The EU funding package agreed yesterday was a setback for Ireland, according to the Fine Gael leader, Mr Bruton.
The Government's presentation of the deal did not include the fact that Ireland's contribution to EU funds would rise over the period to 2006 by up to £600 million a year, and this would aggravate the effect of the halving of receipts from £8 billion seven years ago to £3.4 billion now, he said.
The areas which had been left out of Objective 1 would have a special problem in that grants to industry would have to be at a maximum of 20 per cent, as against 40 per cent on parts of Europe, like eastern Germany, which were still categorised as Objective 1 regions.

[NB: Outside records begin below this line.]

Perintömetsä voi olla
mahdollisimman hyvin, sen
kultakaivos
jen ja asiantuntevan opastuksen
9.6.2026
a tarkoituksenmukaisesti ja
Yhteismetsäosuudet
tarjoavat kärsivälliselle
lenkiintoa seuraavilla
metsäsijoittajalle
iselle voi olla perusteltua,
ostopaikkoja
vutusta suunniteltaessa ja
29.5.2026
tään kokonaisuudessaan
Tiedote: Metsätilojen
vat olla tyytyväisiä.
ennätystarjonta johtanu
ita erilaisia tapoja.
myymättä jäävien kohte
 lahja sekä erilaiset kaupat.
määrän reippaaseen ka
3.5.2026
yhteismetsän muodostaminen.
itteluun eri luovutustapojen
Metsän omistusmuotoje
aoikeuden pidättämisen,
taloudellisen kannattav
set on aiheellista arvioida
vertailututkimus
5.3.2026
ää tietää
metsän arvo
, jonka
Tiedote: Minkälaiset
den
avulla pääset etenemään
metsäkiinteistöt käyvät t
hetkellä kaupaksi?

Mr Bruton claimed yesterday's agreement was worse for Ireland than the original Commission proposal in two respects. The first was that the level of structural funding for the 13 counties in transition had been reduced from the original proposal, and the second that the rate of reduction in agricultural price supports was greater than was originally proposed.
However, the Labour Party leader, Mr Ruairi Quinn, said that final judgment on the compromise EU aid package should be suspended until the fine print of the deal became available.

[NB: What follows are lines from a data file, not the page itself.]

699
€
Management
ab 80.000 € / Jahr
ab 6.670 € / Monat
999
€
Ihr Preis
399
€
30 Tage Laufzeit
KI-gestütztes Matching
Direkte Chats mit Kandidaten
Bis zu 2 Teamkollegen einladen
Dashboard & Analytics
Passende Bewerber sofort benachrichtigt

At face value, he said, the £3.4 billion package was quite significant and was generally what Ireland had expected before the Agenda 2000 negotiations. But given the watering-down of the package secured at the Edinburgh summit in 1992 by Mr Albert Reynolds, the then Taoiseach, it would be negligent to accept the deal as over and done with, he added.
Mr Quinn said that at this point the most crucial aspect of this deal was how the money would be spent.